I thought, in those seconds, that I was also a bit like Hanna, the genetically modified girl in the movie, who, based on what I could see out of the corner of my eye, was about to slaughter more innocent people.
I took a breath, my mouth falling open.
My silence must have served as an affirmation, because Kyle went for another kiss, this time with his mouth open. I made a noise, not one of objection but of confusion, because that’s what I was—confused and sort of excited and surprised by the fact that I didn’t want to stop. Kyle was only the first subject in this experiment. A test run. There was not supposed to be kissing.
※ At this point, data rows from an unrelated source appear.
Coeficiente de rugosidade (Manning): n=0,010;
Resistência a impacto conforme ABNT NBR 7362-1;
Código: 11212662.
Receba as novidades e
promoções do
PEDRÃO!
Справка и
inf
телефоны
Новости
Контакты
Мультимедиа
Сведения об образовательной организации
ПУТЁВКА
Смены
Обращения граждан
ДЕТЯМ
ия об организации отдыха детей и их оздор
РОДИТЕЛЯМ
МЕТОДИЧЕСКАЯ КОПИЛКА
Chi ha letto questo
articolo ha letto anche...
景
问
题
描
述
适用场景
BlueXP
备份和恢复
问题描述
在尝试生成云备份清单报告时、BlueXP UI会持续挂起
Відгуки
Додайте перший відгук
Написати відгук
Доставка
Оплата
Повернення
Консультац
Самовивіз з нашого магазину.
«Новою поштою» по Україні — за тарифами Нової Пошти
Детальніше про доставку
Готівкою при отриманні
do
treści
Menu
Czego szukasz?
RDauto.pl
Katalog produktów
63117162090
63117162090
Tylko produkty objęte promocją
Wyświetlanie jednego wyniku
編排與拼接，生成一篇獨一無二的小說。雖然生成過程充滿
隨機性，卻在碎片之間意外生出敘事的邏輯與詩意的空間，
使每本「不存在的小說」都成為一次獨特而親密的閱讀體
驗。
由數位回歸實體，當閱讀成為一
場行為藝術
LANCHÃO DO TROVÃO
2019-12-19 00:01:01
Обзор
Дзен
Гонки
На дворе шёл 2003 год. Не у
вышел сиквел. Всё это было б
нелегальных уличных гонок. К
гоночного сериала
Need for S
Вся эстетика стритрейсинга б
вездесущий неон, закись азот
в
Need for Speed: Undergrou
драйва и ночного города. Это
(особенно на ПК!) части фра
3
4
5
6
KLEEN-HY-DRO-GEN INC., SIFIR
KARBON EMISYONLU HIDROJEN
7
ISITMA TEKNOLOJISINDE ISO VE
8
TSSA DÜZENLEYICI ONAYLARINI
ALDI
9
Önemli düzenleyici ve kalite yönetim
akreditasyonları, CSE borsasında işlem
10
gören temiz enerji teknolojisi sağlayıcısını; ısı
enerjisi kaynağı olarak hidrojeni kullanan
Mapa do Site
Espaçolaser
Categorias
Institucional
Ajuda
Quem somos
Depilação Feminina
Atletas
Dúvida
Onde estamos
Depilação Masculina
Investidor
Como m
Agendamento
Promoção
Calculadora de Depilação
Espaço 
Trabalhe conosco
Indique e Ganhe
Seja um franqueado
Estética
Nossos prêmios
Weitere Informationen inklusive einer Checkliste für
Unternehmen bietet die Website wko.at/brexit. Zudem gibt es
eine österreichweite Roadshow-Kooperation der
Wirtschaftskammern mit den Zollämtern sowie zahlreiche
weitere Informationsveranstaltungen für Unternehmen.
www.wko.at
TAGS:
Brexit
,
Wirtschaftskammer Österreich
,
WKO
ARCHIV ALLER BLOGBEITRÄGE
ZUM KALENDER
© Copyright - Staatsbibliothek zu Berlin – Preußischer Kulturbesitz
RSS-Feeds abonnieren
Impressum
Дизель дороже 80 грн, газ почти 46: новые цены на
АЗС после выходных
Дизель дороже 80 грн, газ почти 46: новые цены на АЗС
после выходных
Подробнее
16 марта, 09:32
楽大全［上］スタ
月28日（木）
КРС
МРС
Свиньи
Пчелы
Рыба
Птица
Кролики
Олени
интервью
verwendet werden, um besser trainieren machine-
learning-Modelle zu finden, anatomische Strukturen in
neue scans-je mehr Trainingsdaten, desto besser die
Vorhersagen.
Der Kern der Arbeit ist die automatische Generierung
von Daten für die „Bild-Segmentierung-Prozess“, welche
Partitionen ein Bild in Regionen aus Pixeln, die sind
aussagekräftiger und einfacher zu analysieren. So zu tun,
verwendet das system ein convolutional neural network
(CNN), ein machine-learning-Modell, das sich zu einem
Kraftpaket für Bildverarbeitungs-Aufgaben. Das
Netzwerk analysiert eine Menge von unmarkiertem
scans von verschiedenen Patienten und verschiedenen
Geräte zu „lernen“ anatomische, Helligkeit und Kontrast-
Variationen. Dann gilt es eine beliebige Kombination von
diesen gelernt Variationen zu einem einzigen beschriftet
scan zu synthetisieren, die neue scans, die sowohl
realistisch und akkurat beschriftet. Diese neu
He tipped me back so that my head rested against a couch pillow, and then he was half on top of me, one leg on the couch, one on the floor. Every time he pulled back a little to catch a breath or check my expression, I noticed something new, like the tiny hairs that came out of the top of his T-shirt, or the little smile lines, like baby parentheses, next to his mouth. He ran hi
s hand up my neck as he kissed me, and tucked my hair behind my ear. I shivered and found myself placing my hand on the back of his neck, urging him to continue.
After a few minutes or maybe longer, he pulled back and asked, “Are you okay?”—a question I took to mean, “Do I have permission to do more than just kiss you right now?” The pause lasted long enough to remind me of my original mission.
“Kyle,” I said in a rough voice as I peered into his dilated eyes, “have you wanted to kiss me before tonight? Or, like, before the past week? Or is it something that you just decided you wanted to do just now?”
He opened his mouth but snapped it shut before speaking. After another second he asked, “Is that a trick question?”
He was propped up on top of me, his hands on the armrest of the couch behind me. I wanted to ask a more specific question, but I was distracted by his muscle control and how his arms framed my face.
Kyle finally answered by leaning in again to give me another kiss. I placed my hand on his cheek and tried to estimate his temperature. He pulled my hand away and kissed me again.
I attempted to make the mental notes—to pay attention to all the observations I knew I’d want to document later. It wasn’t just his attraction that was important; it was my response. My sex drive wasn’t something I had even considered. But it seemed that it had been affected by the serum, because why else would I be tracing the line of muscle in Kyle’s shoulder while I leaned into his hand on my waist?
He shifted so that his knee fell in between my legs. Then I felt a wave of embarrassment—because this was Kyle, and because it had taken me months to get to this physical place with Whit.
“I want you,” Kyle whispered, which made me shift my head to the side and sit up.
This wasn’t Whit, and it didn’t even seem to be Kyle. He looked totally different, like someone who wanted us to be naked, as opposed to the friend who took me on whiff walks and sent me geeky fan fiction.
“What’s wrong?” he said, looking panicked as he sat up.